[Extrait du texte]:
Le web est devenu un champ de bataille où cyber-terroristes et escrocs informatiques rivalisent d’ingéniosité pour semer la pagaille ou commettre des forfaits. L’attaque DDoS est l’une des plus impressionnantes puisqu’elle bloque totalement l’accès aux sites agressés sans grande possibilité de parade.

 

Les experts sont formels : les attaques DDoS n’ont jamais été aussi nombreuses sur le web que durant le dernier trimestre 2014 et 2015 ne sera pas mieux même si le récent black-out de TV5 Monde inaugure une nouvelle pratique encore plus spectaculaire. Deux épisodes médiatiques ont particulièrement marqué les esprits l’an passé : lors de l’élection du nouveau président de l’UMP, le scrutin électronique a été perturbé par une saturation des serveurs engendrée par un afflux de plusieurs milliers de connexions par seconde, action qui s’est révélée difficile à juguler d’autant que des négligences en matière de sécurité ont aggravé la situation. Autre affaire détonante, le blocage du système informatique de Sony Pictures suite à la sortie d’un film racontant l’assassinat du dictateur Nord-coréen, action qui aurait servie à masquer des vols de données stratégiques. Cette agressivité politique ou criminelle croissante amène tous les hébergeurs à prendre des dispositions pour protéger le mieux possible les données des entreprises et institutions publiques qui leur font confiance.

 

Caractériser la menace

Une attaque en déni de service distribué (DDoS) consiste à rendre indisponibles des serveurs web, de messagerie ou encore de noms en les saturant de requêtes au point de les paralyser par impossibilité de répondre à toutes les demandes et de rendre ainsi le service indisponible. Pour ce faire, l’agresseur ordonne à un grand nombre d’ordinateurs préalablement infectés par des logiciels robots d’envoyer en continu des requêtes simultanées vers l’adresse désignée. Ces demandes sont de simples paquets appelant une réponse – un ping – ou des séries de données plus complexe qui créent une file d’attente engendrant un blocage et finalement une indisponibilité ou déni de service. Les spécialistes distinguent des nuances en parlant de saturation de la bande passante du réseau alimentant le serveur, d’épuisement des ressources système ou encore d’exploitation de faille logicielle ou même de prise de contrôle.

 

De plus en plus facile

La croissance inquiétante de ces agressions s’explique par le fait que les attaques DDoS sont de plus en plus faciles à mener. Les cyber-délinquants n’ont en effet plus besoin d’avoir des compétences puisqu’il suffit de connaître des organisations criminelles ou des activistes qui vendent des « kits d’attaque DDoS » ou louent des réseaux d’ordinateurs infectés de botnets qui sont autant de « zombies » capables de lancer des opérations agressives. Il est aussi possible de s’appuyer sur la facilité avec laquelle se téléchargent les applications mobiles et sur la naïveté des internautes pour rameuter des participants dans des actions militantes ou délictueuses quelconques. A ce rythme, le phénomène des attaques DDoS n’est pas prêt de se tarir d’autant que l’imagination malfaisante semble sans limite et multiplie à loisir les méthodes d’agression.

[Liste de données]:
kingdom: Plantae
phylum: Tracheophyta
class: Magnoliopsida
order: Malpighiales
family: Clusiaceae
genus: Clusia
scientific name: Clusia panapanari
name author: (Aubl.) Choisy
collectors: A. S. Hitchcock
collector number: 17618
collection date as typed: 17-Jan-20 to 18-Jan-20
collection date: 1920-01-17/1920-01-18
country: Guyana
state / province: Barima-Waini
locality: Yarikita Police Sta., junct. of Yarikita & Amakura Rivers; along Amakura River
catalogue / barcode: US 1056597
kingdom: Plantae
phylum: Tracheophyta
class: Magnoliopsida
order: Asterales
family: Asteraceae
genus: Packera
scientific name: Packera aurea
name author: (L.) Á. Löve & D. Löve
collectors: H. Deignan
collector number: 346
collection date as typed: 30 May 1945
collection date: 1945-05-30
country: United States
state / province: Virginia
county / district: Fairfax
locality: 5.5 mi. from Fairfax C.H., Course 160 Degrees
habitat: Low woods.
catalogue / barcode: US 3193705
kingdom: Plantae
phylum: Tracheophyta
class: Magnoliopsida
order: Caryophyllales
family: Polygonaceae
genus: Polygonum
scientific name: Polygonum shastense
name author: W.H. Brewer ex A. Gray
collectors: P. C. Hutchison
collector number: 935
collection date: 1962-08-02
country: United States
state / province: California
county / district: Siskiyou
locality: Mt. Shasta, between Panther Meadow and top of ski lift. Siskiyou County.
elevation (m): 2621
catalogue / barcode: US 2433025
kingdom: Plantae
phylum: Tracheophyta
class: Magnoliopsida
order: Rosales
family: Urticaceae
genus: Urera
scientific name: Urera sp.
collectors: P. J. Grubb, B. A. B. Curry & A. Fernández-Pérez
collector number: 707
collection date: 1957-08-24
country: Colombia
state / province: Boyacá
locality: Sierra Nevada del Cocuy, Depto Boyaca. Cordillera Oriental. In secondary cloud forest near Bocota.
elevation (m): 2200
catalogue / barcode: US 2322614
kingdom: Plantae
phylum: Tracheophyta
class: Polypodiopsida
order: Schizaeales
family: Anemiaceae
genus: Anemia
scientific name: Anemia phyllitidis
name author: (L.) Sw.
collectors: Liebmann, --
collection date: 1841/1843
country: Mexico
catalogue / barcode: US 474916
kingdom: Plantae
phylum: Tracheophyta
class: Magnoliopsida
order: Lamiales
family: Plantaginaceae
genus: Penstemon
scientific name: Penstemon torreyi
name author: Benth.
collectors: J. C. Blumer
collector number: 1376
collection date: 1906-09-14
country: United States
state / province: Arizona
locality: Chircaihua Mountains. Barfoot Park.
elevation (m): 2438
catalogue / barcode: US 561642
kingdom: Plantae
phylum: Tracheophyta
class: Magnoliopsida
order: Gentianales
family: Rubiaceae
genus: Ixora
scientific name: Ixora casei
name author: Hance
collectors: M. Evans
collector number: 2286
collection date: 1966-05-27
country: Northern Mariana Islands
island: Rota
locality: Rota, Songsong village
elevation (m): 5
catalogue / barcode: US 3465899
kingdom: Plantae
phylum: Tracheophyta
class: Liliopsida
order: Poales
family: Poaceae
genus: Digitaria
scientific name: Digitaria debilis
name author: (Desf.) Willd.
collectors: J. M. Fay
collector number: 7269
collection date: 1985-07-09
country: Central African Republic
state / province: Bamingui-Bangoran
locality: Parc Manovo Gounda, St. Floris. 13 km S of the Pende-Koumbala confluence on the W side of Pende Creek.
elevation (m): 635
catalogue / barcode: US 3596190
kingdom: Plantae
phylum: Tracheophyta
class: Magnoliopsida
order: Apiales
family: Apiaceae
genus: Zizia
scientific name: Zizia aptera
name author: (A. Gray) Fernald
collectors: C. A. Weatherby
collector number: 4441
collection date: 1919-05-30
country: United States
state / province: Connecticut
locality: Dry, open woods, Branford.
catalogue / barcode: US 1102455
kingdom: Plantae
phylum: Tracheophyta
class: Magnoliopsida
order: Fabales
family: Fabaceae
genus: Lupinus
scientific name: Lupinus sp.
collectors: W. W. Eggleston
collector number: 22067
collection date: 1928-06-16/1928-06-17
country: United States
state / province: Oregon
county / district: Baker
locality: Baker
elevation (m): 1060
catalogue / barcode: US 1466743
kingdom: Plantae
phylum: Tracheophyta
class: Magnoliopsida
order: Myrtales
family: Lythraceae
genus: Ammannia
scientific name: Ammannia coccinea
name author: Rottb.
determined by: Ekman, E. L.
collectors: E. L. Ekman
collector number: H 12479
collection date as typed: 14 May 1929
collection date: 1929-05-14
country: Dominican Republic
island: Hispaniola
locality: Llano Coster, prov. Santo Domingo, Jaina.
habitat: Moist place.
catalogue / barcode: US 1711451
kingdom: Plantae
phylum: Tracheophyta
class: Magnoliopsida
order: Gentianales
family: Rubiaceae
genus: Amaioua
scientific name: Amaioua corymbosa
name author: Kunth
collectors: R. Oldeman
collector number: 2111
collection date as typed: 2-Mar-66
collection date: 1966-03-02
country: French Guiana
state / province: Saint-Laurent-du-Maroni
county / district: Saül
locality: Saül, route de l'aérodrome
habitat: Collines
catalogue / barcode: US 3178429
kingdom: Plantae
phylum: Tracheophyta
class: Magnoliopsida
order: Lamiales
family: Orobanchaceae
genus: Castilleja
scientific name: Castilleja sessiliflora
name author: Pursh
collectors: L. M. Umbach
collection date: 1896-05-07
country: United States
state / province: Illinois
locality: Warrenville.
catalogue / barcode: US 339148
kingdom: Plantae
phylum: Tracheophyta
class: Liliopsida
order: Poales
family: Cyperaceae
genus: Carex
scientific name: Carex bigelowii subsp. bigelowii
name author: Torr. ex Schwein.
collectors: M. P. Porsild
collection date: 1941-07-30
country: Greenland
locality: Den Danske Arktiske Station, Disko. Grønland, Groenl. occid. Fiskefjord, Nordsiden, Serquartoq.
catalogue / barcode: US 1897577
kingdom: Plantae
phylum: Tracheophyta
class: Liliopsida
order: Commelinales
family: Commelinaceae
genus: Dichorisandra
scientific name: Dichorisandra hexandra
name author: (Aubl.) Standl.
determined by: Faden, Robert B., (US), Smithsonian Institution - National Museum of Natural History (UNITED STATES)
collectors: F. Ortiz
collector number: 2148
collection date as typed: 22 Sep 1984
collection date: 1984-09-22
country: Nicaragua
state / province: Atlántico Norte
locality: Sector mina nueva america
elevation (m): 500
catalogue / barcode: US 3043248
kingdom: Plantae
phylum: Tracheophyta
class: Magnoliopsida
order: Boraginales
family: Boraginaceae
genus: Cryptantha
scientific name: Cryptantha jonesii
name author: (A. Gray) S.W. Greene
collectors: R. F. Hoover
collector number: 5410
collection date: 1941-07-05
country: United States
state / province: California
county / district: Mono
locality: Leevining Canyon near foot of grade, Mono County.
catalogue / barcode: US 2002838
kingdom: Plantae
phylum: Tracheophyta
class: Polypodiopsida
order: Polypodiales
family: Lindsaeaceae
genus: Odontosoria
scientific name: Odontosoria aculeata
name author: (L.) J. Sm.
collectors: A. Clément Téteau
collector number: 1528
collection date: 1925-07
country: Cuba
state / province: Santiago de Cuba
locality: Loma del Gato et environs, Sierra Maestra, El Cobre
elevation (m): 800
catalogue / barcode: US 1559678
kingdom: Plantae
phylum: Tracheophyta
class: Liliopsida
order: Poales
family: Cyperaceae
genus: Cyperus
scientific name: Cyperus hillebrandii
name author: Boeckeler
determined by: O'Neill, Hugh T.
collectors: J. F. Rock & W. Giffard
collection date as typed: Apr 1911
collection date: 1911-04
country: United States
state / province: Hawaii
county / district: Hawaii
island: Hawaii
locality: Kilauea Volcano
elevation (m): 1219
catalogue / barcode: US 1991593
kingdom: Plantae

[Consigne]:
Modifiez, s'il vous plaît, le passage du texte sur les attaques DDoS qui va de « La croissance inquiétante » jusqu'à « les méthodes d’agression. » en y remplaçant « cyber-délinquants » par « pirates informatiques », puis recopiez ce passage ainsi modifié. Vous n'avez pas besoin de la liste.

[Réponse rédigée]:
La croissance inquiétante de ces agressions s’explique par le fait que les attaques DDoS sont de plus en plus faciles à mener. Les pirates informatiques n’ont en effet plus besoin d’avoir des compétences puisqu’il suffit de connaître des organisations criminelles ou des activistes qui vendent des « kits d’attaque DDoS » ou louent des réseaux d’ordinateurs infectés de botnets qui sont autant de « zombies » capables de lancer des opérations agressives. Il est aussi possible de s’appuyer sur la facilité avec laquelle se téléchargent les applications mobiles et sur la naïveté des internautes pour rameuter des participants dans des actions militantes ou délictueuses quelconques. A ce rythme, le phénomène des attaques DDoS n’est pas prêt de se tarir d’autant que l’imagination malfaisante semble sans limite et multiplie à loisir les méthodes d’agression.